07/06/2010 - Fonte: Redazione

Al Teatro Sala Umberto una serata per il Ghana

Presso il Teatro Sala Umberto di Roma, si è tenuto uno spettacolo a favore di AMICUS onlus, realizzato grazie a sette intraprendenti ragazze partecipanti al Master in Organizzazione Eventi dello IED (Istituto Europeo di Design).

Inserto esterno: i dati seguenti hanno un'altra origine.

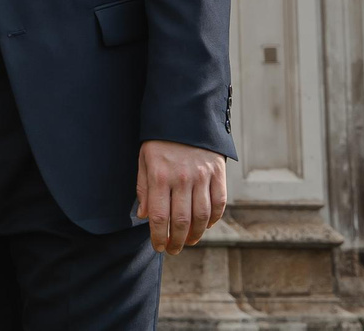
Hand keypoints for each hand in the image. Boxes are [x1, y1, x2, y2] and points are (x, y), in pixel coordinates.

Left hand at [134, 140, 227, 254]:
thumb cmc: (161, 139)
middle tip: (173, 250)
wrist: (186, 114)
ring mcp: (202, 175)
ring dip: (196, 235)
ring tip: (189, 241)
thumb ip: (144, 188)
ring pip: (202, 216)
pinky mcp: (218, 172)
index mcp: (160, 176)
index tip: (159, 247)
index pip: (160, 217)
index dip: (159, 237)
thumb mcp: (144, 159)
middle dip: (177, 241)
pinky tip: (206, 225)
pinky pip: (219, 202)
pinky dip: (214, 218)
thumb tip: (144, 216)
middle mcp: (182, 178)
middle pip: (182, 221)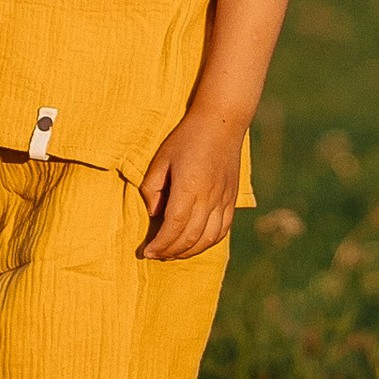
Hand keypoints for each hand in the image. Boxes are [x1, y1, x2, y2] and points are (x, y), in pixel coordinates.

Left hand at [138, 107, 244, 258]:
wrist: (222, 123)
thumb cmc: (187, 138)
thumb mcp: (161, 159)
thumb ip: (153, 189)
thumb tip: (155, 215)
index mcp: (189, 187)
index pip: (174, 227)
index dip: (160, 244)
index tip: (146, 252)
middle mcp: (209, 198)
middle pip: (190, 237)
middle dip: (171, 252)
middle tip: (156, 255)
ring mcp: (224, 200)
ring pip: (208, 238)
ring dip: (189, 251)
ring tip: (172, 253)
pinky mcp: (232, 199)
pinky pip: (223, 230)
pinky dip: (208, 242)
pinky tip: (195, 244)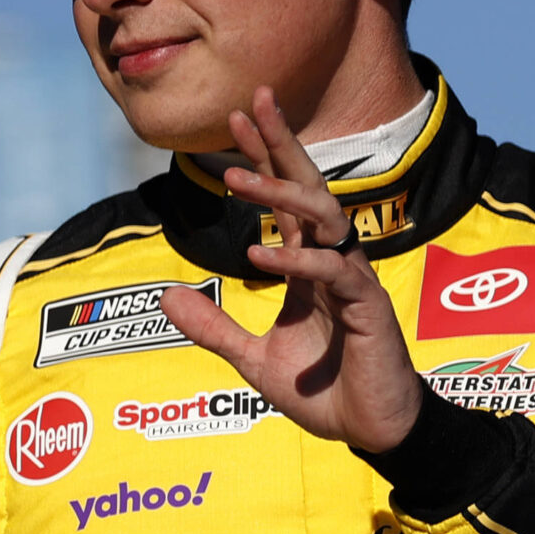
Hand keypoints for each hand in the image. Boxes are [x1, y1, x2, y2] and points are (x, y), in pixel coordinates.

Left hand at [159, 86, 425, 452]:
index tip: (235, 120)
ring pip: (324, 217)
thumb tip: (165, 298)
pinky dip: (295, 260)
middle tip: (253, 102)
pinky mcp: (369, 308)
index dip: (264, 158)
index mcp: (308, 267)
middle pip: (309, 187)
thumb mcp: (252, 360)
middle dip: (281, 144)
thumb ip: (213, 328)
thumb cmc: (322, 393)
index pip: (286, 199)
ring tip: (236, 177)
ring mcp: (353, 280)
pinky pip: (333, 272)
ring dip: (280, 193)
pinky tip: (258, 252)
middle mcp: (333, 262)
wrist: (369, 431)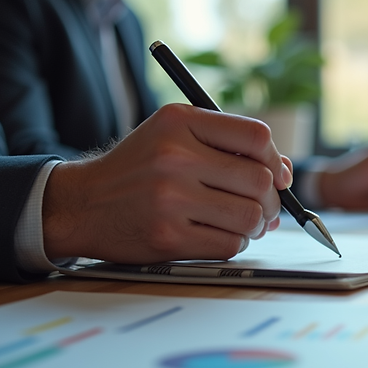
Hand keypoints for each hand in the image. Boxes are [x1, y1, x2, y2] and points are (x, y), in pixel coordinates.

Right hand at [42, 104, 292, 262]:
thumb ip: (228, 146)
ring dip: (255, 225)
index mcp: (180, 122)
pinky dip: (234, 243)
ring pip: (250, 217)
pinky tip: (219, 235)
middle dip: (272, 200)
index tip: (276, 175)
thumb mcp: (174, 137)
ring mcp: (170, 200)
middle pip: (260, 181)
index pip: (256, 137)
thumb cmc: (140, 169)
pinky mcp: (167, 237)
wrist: (81, 204)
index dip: (276, 160)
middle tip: (264, 207)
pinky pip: (229, 245)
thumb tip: (285, 173)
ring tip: (241, 222)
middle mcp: (174, 157)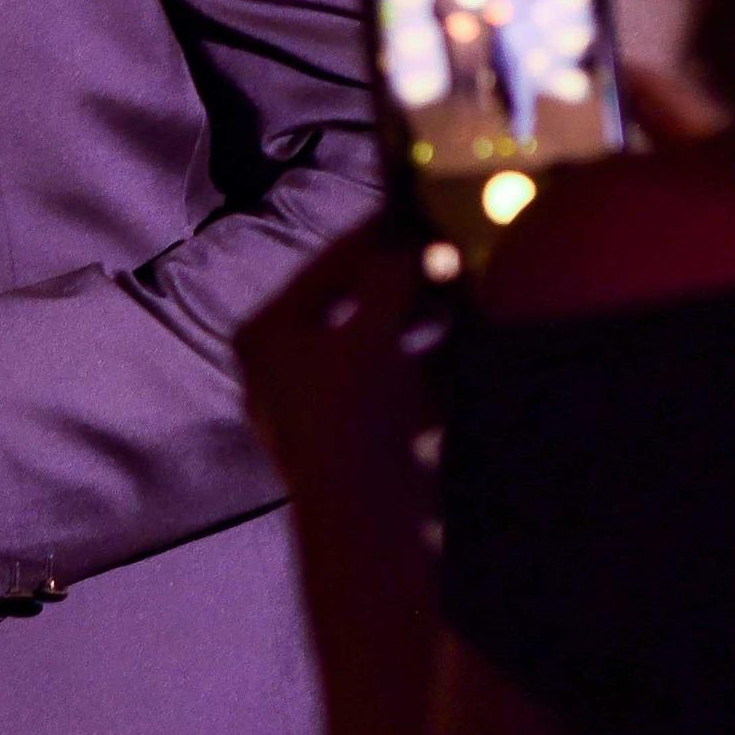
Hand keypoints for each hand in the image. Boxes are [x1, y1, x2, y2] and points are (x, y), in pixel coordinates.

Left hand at [238, 225, 438, 536]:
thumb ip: (392, 281)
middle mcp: (277, 369)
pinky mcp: (346, 443)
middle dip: (408, 288)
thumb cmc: (352, 416)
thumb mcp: (373, 333)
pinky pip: (388, 391)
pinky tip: (467, 355)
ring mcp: (310, 410)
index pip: (328, 265)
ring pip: (376, 350)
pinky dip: (424, 373)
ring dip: (422, 329)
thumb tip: (414, 245)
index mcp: (266, 334)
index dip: (377, 235)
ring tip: (469, 302)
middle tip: (452, 260)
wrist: (364, 524)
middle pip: (353, 309)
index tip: (418, 210)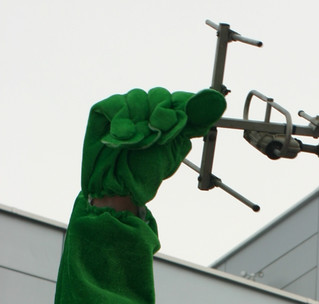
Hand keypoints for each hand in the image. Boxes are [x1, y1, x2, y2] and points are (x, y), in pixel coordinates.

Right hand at [81, 87, 226, 205]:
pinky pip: (114, 104)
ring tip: (138, 142)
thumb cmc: (144, 174)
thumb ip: (188, 128)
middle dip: (162, 113)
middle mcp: (146, 112)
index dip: (184, 104)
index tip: (191, 111)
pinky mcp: (102, 112)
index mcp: (166, 121)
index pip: (178, 101)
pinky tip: (123, 137)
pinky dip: (121, 120)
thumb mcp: (172, 152)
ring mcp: (124, 110)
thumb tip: (214, 104)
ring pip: (137, 97)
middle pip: (159, 94)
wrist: (119, 190)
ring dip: (140, 120)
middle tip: (159, 134)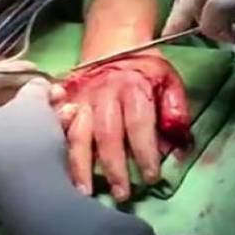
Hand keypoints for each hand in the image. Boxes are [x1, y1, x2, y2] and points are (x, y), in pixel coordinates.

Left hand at [0, 61, 65, 173]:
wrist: (32, 197)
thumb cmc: (25, 140)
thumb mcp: (33, 103)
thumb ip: (32, 86)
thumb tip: (34, 85)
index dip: (12, 70)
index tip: (36, 70)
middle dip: (28, 94)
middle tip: (52, 90)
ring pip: (6, 123)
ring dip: (36, 112)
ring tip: (62, 107)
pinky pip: (8, 141)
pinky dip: (31, 130)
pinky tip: (56, 125)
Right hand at [58, 52, 189, 201]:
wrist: (113, 40)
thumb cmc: (144, 68)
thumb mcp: (169, 80)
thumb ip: (176, 112)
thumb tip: (179, 149)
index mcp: (133, 88)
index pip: (139, 124)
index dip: (145, 152)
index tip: (152, 177)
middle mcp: (104, 94)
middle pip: (107, 134)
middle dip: (114, 167)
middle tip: (122, 194)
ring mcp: (81, 99)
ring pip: (77, 134)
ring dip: (80, 165)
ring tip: (84, 191)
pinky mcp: (64, 102)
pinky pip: (56, 127)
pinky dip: (56, 148)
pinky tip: (57, 170)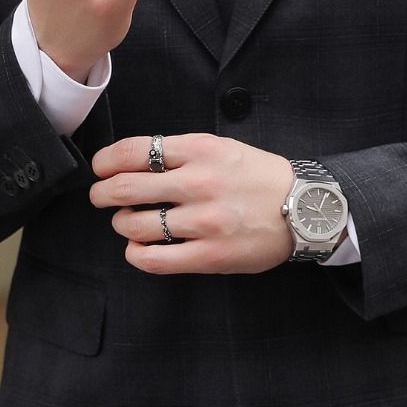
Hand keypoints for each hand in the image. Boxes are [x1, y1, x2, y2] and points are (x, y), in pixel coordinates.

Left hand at [89, 133, 295, 273]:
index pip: (133, 151)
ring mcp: (204, 221)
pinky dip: (136, 254)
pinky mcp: (209, 255)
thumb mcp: (221, 148)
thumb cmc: (259, 178)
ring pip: (134, 225)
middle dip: (102, 194)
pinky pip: (154, 259)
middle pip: (124, 188)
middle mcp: (199, 183)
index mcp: (200, 150)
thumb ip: (180, 152)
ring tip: (127, 222)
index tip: (100, 168)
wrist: (306, 208)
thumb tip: (129, 163)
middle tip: (101, 198)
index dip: (105, 161)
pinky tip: (139, 248)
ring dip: (121, 224)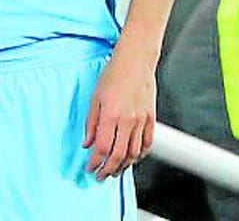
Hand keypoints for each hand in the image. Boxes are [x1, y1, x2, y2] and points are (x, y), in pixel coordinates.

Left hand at [82, 45, 156, 179]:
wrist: (134, 62)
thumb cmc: (112, 75)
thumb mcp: (94, 98)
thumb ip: (90, 123)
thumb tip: (87, 143)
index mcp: (110, 115)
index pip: (102, 148)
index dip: (95, 162)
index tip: (90, 168)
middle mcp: (127, 121)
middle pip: (118, 155)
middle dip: (108, 170)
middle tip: (101, 176)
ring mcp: (141, 121)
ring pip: (134, 153)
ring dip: (123, 165)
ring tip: (115, 170)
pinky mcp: (151, 119)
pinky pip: (147, 143)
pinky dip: (140, 155)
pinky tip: (132, 158)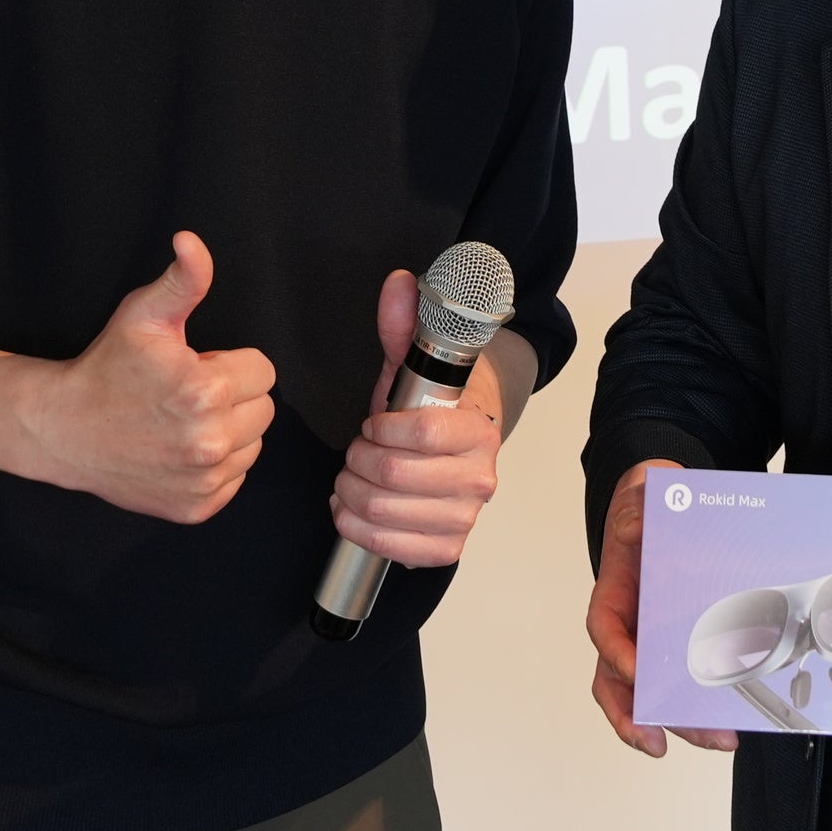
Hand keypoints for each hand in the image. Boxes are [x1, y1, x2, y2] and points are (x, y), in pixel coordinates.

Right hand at [7, 232, 277, 522]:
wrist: (64, 430)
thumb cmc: (108, 367)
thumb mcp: (144, 315)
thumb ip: (183, 280)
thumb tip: (191, 243)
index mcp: (207, 391)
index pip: (263, 371)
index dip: (229, 364)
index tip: (194, 366)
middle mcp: (210, 441)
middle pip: (263, 410)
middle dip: (232, 397)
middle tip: (184, 394)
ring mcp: (204, 479)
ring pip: (252, 446)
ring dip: (227, 432)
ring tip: (181, 422)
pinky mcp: (197, 507)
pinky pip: (234, 480)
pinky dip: (214, 468)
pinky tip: (177, 451)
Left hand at [330, 268, 509, 570]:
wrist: (456, 451)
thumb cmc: (431, 410)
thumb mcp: (415, 366)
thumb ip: (404, 326)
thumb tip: (399, 282)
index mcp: (478, 431)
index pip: (421, 434)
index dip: (381, 428)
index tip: (373, 423)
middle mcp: (480, 478)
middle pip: (393, 475)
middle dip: (357, 460)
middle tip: (356, 450)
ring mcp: (465, 518)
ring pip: (383, 511)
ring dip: (351, 493)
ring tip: (351, 478)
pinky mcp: (446, 548)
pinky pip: (390, 548)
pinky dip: (357, 528)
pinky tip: (353, 510)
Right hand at [589, 460, 734, 756]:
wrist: (669, 502)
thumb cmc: (650, 505)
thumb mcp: (642, 494)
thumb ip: (638, 506)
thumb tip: (636, 526)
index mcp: (616, 593)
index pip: (606, 631)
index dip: (617, 656)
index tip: (635, 674)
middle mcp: (632, 625)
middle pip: (624, 681)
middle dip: (642, 716)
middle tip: (664, 739)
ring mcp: (658, 639)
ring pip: (655, 693)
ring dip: (679, 723)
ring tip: (714, 740)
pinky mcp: (688, 643)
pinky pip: (690, 681)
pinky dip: (703, 706)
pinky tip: (727, 722)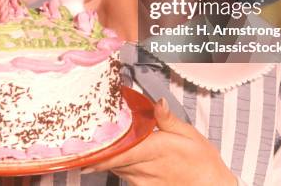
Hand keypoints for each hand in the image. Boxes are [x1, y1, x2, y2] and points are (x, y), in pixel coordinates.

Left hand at [82, 98, 237, 185]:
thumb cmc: (201, 160)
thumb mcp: (188, 133)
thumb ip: (167, 119)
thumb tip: (157, 102)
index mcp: (154, 150)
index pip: (120, 152)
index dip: (99, 154)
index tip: (82, 151)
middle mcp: (145, 167)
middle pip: (112, 160)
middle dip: (97, 152)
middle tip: (79, 142)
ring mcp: (143, 180)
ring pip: (116, 167)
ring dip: (104, 158)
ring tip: (90, 146)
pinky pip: (123, 175)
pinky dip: (115, 165)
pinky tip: (111, 157)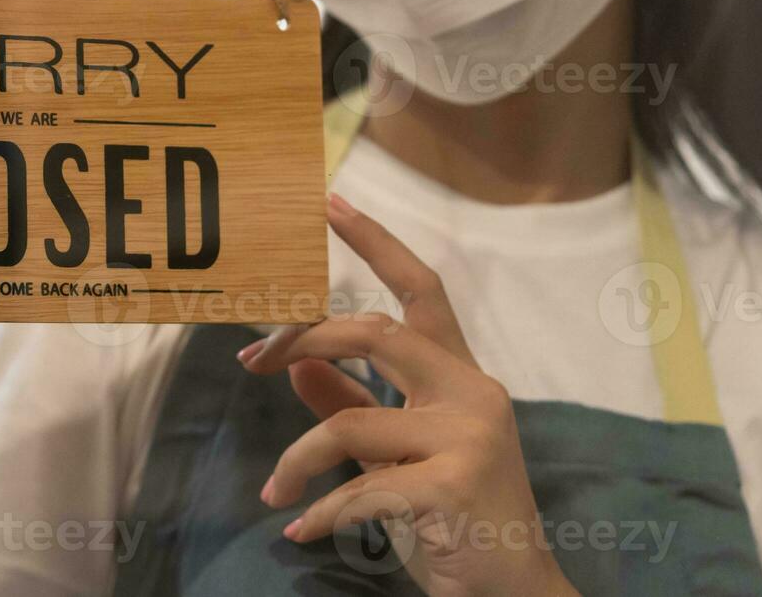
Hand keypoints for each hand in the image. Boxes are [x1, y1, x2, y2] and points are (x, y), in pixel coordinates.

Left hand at [238, 193, 577, 596]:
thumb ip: (351, 402)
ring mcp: (467, 437)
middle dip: (301, 334)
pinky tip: (300, 531)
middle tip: (250, 360)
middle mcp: (472, 392)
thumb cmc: (452, 520)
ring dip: (297, 459)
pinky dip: (319, 512)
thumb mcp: (395, 455)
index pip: (420, 290)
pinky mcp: (452, 485)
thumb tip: (297, 360)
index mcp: (460, 376)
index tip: (328, 203)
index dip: (375, 242)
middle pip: (372, 330)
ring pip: (349, 422)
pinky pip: (359, 487)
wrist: (511, 595)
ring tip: (274, 491)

La serata ha avuto inizio con un cocktail di benvenuto, dove a fare da sfondo, un estratto di “WorkinGhana”, il reportage del fotografo Massimo Dall’Argine, elaborato durante la sua esperienza ghanese, ed è seguita con la performance live di tre gruppi musicali.
A condurre lo spettacolo, Roberto Ciufoli, da tempo impegnato nel progetto Amicus, che ha saputo, con la maestria propria solo ad un esperto del mestiere, mescolare e fondere la serietà che il trattamento di tematiche così delicate richiede, con la leggerezza e il brio necessario ad intrattenere il pubblico durante uno spettacolo musicale.
L’apertura del concerto è avvenuta con la nota cantante brasiliana Sandy Muller, le cui melodiose note hanno accompagnato la trasmissione di un messaggio profondo, fatto di immagini suggestive, volto a delineare un quadro d’impatto del mondo attuale.
In seguito si è esibita la poliedrica artista italo-etiope Saba Anglana, la quale, con i suoi energici ritmi afro-occidentali ha coinvolto e travolto l’entusiasta e divertita platea.
In chiusura, Maurizio Trippitelli accompagnato dalla sua “Percussion Ensamble”, ha riempito la sala con un’armonia di originalissimi suoni provenienti da una ricca orchestra di strumenti “out of the ordinary”. Hanno inoltre collaborato alla performance Salvatore Mendozzi, tastiera e fisarmonica, Antonio Onorato, unico musicista al mondo a suonare la futuristica “breath guitar”, o “chiatarra a fiato”, e due percussionisti africani con i loro caratteristici e coloratissimi abiti.
Le esibizioni sono state intervallate dalla lettura di passi toccanti tratti da “Anowa”, opera del 1970 della scrittice e poetessa ghanese Ama Ata Aidoo, che hanno suggerito importanti spunti di riflessione sui delicati temi della “questione africana”.
Dunque, una serata dai colori vivi, all’insegna di un’armonica fusione tra sound multietnici e parole toccanti provenienti da esperienze e vite diverse, che ci hanno aiutato a ricordare qualcosa che continuiamo a dimenticare: quanto ci sia bisogno del nostro aiuto e quanto ancora ci sia da fare.
Lo spettacolo è stato sostenuto da provincia di Roma, Gamenet, Digitalialab, Regole Zero, Primaverde, Mokarabia coffee bar.